Task item: In the data that follows, every line containing the word "Right" should be returned.

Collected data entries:

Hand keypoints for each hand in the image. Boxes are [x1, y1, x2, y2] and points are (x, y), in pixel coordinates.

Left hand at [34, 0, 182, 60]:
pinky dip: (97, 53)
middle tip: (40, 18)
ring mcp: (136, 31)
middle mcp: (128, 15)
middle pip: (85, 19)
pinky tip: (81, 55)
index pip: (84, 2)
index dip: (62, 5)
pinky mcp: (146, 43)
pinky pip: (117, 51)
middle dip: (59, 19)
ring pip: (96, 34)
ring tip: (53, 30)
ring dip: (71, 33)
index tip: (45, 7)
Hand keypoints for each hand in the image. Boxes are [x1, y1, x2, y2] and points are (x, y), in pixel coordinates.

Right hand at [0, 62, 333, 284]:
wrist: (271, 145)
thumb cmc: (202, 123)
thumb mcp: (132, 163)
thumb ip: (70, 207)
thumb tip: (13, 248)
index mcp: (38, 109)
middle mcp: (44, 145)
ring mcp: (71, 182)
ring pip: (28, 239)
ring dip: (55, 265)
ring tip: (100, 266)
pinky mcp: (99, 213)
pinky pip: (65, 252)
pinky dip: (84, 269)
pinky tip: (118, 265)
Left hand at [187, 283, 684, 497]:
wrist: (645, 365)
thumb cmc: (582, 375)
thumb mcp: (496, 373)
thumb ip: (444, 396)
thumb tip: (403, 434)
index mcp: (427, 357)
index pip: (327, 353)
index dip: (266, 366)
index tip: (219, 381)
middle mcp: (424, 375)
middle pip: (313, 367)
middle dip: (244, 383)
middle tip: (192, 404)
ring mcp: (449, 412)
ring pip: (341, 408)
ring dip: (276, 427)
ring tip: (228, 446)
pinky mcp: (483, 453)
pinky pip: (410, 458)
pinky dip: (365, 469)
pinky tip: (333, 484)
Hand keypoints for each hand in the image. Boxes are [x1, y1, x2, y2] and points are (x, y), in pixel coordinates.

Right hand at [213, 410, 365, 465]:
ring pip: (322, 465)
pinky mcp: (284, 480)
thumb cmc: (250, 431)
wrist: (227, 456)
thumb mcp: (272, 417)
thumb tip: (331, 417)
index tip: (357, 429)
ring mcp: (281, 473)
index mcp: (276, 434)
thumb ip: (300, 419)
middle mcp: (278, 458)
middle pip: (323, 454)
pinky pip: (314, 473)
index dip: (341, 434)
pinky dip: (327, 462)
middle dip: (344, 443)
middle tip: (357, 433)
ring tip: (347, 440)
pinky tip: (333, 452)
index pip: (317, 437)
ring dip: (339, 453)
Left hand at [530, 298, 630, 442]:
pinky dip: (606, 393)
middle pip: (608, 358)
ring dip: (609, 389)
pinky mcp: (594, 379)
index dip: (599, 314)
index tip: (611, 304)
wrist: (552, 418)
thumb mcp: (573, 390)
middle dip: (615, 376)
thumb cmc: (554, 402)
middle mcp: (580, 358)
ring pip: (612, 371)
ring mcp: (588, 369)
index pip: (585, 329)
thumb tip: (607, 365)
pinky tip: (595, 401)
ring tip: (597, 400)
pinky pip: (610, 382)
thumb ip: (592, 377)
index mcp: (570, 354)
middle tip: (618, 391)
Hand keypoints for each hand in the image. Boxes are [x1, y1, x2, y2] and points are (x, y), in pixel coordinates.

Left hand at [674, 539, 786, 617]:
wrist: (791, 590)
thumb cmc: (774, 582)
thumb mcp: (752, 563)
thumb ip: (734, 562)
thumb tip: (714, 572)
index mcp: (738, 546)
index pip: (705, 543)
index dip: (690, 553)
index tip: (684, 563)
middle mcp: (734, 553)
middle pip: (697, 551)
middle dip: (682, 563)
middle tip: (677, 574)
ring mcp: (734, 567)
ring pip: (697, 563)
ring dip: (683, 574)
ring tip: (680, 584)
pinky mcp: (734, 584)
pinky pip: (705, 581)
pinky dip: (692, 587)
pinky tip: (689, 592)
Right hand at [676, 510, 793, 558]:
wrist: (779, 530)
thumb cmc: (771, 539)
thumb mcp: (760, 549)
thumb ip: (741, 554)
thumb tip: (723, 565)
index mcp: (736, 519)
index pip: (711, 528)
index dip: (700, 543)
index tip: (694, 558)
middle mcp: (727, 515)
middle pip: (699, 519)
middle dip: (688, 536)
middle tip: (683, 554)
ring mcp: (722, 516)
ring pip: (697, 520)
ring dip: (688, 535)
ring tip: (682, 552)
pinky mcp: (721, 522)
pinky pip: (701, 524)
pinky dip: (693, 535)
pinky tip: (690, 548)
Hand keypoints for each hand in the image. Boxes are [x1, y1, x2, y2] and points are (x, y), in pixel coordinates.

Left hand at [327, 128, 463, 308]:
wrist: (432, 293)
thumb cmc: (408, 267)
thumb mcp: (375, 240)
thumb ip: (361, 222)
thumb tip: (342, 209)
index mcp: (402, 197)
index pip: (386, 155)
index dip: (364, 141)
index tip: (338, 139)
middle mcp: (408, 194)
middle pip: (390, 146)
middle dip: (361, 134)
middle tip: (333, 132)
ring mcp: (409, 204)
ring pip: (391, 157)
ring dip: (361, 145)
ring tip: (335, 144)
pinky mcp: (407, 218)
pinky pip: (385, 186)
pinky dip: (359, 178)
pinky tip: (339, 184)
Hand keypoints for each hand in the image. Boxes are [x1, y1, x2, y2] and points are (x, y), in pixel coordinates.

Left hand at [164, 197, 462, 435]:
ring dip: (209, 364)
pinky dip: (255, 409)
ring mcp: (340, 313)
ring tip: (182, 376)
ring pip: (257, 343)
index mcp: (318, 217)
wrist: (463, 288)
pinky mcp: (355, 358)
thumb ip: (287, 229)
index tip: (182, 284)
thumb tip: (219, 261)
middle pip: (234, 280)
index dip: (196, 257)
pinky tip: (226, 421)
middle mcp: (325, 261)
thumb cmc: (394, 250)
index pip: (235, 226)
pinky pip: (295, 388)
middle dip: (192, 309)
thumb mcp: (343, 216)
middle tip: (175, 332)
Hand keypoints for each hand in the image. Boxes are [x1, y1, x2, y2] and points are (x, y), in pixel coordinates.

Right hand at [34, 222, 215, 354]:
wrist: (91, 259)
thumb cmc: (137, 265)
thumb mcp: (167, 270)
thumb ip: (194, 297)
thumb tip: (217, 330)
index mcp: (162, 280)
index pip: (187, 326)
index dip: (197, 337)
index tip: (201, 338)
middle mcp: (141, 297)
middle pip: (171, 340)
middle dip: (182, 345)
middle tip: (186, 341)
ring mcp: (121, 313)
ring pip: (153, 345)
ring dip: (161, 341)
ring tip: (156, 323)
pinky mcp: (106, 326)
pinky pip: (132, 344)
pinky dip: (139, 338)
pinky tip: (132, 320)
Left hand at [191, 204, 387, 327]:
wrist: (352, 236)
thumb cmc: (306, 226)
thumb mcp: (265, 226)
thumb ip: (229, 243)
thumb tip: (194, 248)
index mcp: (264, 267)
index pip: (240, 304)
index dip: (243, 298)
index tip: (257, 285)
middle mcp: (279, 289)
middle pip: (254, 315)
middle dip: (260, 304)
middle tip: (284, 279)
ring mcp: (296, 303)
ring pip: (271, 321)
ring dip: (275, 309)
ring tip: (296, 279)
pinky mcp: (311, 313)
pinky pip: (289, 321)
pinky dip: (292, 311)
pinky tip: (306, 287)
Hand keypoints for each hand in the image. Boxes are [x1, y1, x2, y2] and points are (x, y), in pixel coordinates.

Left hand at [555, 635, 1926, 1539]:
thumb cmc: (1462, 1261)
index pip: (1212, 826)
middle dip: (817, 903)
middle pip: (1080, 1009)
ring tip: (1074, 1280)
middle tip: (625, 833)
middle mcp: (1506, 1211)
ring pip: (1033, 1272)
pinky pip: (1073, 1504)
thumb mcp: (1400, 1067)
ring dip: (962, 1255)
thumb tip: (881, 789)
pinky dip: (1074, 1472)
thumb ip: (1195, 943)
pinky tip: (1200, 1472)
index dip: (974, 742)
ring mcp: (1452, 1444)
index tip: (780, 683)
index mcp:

Your response:
Right hand at [0, 62, 333, 284]:
Right hand at [213, 410, 365, 465]:
Right hand at [676, 510, 793, 558]:
Right hand at [34, 222, 215, 354]:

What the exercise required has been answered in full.